While each of the poem styles is explained and the poems included are designated by style in the latter part of the book, readers may have found it more helpful if the poems followed the guidelines and explanations of each style, rather than be in a separate section after all of the styles are explained.  However, other writers might prefer this organization as it provides them with the simple guidance they need to begin their own work without relying upon concrete examples that could rein in their creativity.

Poems for the Writing: Prompts for Poets by Valerie Fox and Lynn Levin is a new kind of guide that strays from the traditional forms of poetry, like sonnet, and demonstrates the variety of poems that can be created that still involve structure.  From advice column prose poems to the I-hate poem and the one based on phrases that catch a researcher’s eye, the book offers exercises that will expand any poet’s scope.

About the Authors:

Valerie Fox’s most recent book is Bundles of Letters, Including A, V and Epsilon (Texture Press), written with Arlene Ang. Previous books of poems are The Rorschach Factory (Straw Gate Books) and Amnesia, or, Ideas for Movies (Texture Press). Her work has appeared in many magazines, including Hanging Loose, The World, Feminist Studies, Siren, Phoebe, Watershed, sonaweb, and West Branch.

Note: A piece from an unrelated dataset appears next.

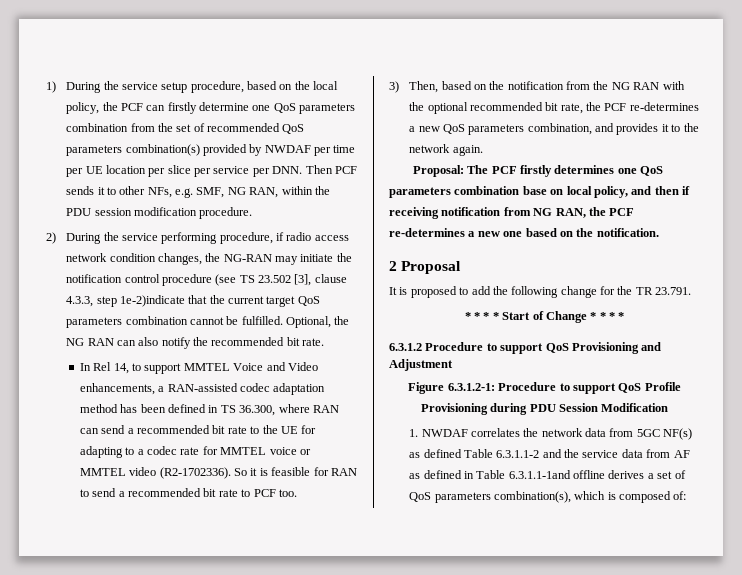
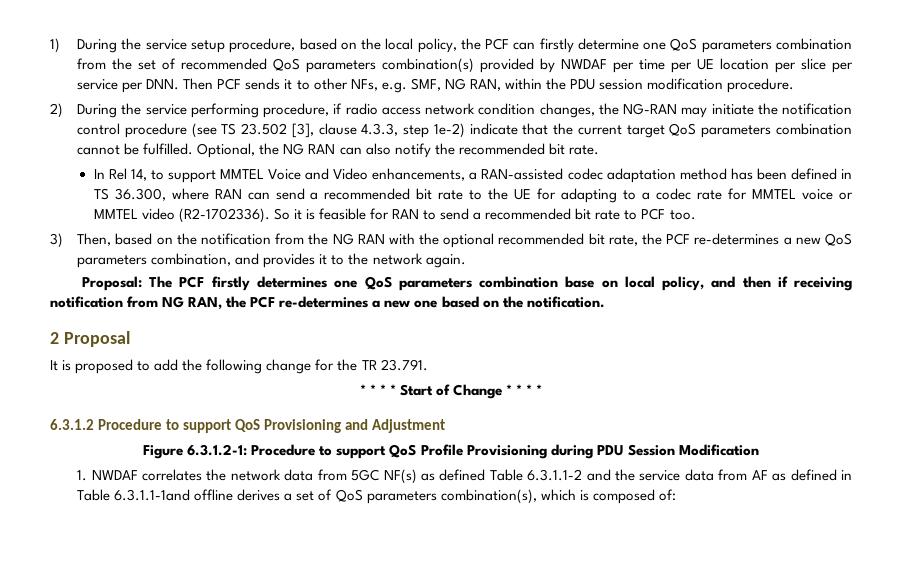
[119,295,185,307] 1e-2)indicate -> [433,123,518,138] 1e-2) indicate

Poet, writer, and translator Lynn Levin is the author of four collections of poems: Miss Plastique (Ragged Sky Press, 2013); Fair Creatures of an Hour (Loonfeather Press, 2009), a Next Generation Indie Book Awards finalist in poetry; Imaginarium (Loonfeather Press, 2005), a finalist for ForeWord Magazine’s Book of the Year Award; and A Few Questions about Paradise (Loonfeather Press, 2000). She is co-author of a craft-of-poetry textbook, Poems for the Writing: Prompts for Poets (Texture Press, 2013). Birds on the Kiswar Tree, her translation of a collection of poems by the Peruvian Andean poet Odi Gonzales, will be published by 2Leaf Press in 2014.

Book 3 for the Dive Into Poetry Reading Challenge 2014.